Content starts
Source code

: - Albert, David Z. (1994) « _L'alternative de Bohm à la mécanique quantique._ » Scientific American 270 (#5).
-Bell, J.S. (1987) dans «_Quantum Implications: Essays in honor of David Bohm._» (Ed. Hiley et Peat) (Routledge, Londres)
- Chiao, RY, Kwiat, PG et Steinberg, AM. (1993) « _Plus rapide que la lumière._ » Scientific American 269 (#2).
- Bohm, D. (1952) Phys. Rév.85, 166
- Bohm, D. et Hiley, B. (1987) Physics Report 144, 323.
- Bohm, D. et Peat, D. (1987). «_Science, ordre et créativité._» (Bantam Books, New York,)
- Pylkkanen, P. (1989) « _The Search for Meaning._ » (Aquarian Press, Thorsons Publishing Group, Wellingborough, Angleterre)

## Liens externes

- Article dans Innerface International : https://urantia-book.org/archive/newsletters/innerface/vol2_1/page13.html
Content ends
Work to complete — Would you output all the records above exactly as written?

Finished task —
Source code

: - Albert, David Z. (1994) « _L'alternative de Bohm à la mécanique quantique._ » Scientific American 270 (#5).
-Bell, J.S. (1987) dans «_Quantum Implications: Essays in honor of David Bohm._» (Ed. Hiley et Peat) (Routledge, Londres)
- Chiao, RY, Kwiat, PG et Steinberg, AM. (1993) « _Plus rapide que la lumière._ » Scientific American 269 (#2).
- Bohm, D. (1952) Phys. Rév.85, 166
- Bohm, D. et Hiley, B. (1987) Physics Report 144, 323.
- Bohm, D. et Peat, D. (1987). «_Science, ordre et créativité._» (Bantam Books, New York,)
- Pylkkanen, P. (1989) « _The Search for Meaning._ » (Aquarian Press, Thorsons Publishing Group, Wellingborough, Angleterre)

## Liens externes

- Article dans Innerface International : https://urantia-book.org/archive/newsletters/innerface/vol2_1/page13.html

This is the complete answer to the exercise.